The best praise one can offer RocknRolla is that it’s much better than Revolver, Ritchie’s previous film. But I’ve seen Scientology recruitment films that are better than Revolver, an unwatchable morass of Kabbalist hoo-ha and brain-damaged quantum physics. RocknRolla is supposed to be a return to form for Ritchie, but instead it puts him in direct competition with his younger filmmaking self. It’s nowhere near a fair fight.

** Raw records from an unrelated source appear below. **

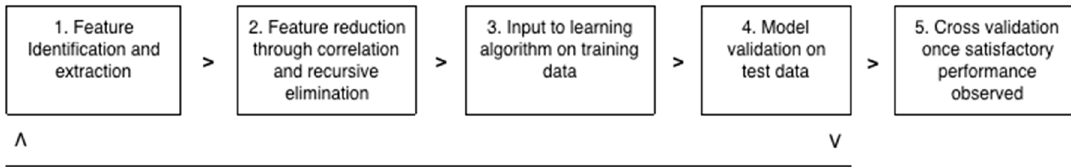
Figure 1. Framework of our predictive model build.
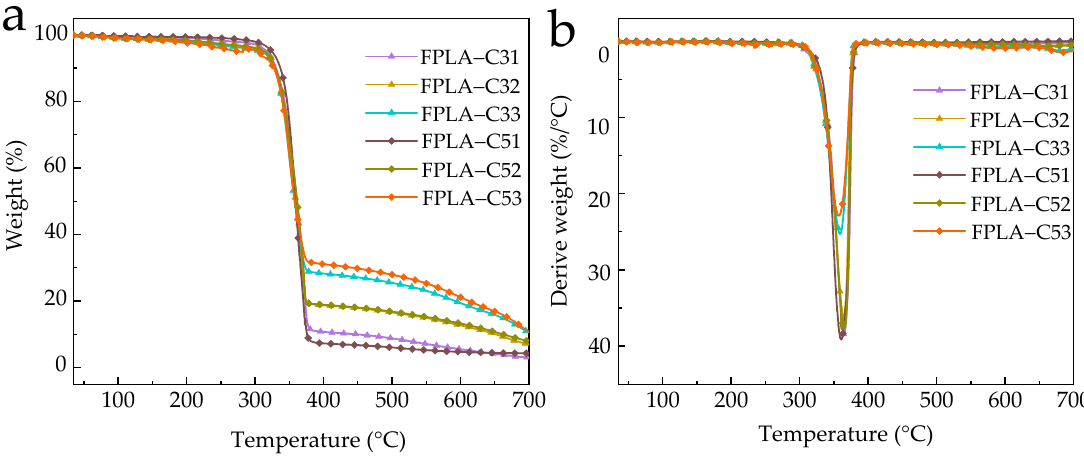
Figure 9. TGA ( a ) and DTG ( b ) curves of FPLA composites in air. Table 5. TGA data of FPLA composites under air condition.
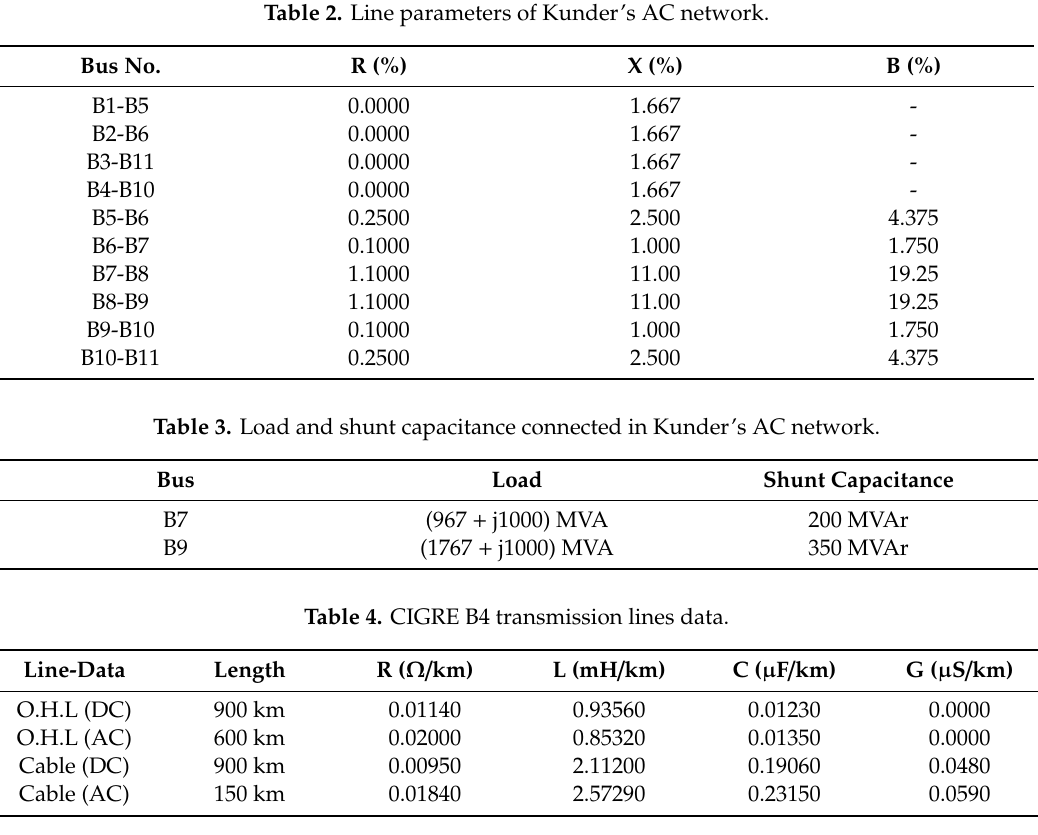
Table 5. VSC-HVDC stations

Here are the good points of RocknRolla: Gerard Butler is affable enough as One Two, a criminal in the employ of criminal accountant Stella (Thandie Newton, gorgeous but shallow), and Tom Wilkinson—who should be stuffed and mounted on the sad day of his passing for future generations of humanity to appreciate—is riveting as a generic Ritchie mob boss. There is one decent scene—a botched robbery that becomes a savage battle for survival—in the entire movie, and even that has all the dramatic piss taken out of it by being told as a flashback by one of the principal players.

But we’d be here all day if I were to list every one of the film’s missteps. Suffice it to say there’s no tension, the characters are generic, and Ritchie’s trademark tangle of characters and plots doesn’t make any sense. Why would a Russian crime boss loan his very special lucky painting to Wilkinson’s inept gangster in the first place? The plot is unclear on the matter, and so when everyone heads out in pursuit of the inexplicably stolen painting, the stakes couldn’t be any lower.

The biggest travesty of RocknRolla requires me to spoil the ending. Ready? THERE IS NO ENDING. The film actually ends with a promise that the story will continue in a sequel, called The Real RocknRolla, and Ritchie has declared these films to be a trilogy in the making. None of RocknRolla’s plots are tied together, with the exception of one major character’s death, which is presented in such an apathetic fashion that it actually cheapens the already unimpressive movie that came before. It takes real balls to announce a sequel to a movie at the end of a comeback movie, and it takes a heroic act of imagination to believe anybody besides Ritchie actually gives a shit about these characters. If the universe is a good and just place, the proposed trilogy will be aborted with the swift and decisive failure of this awful, awful movie at the box office.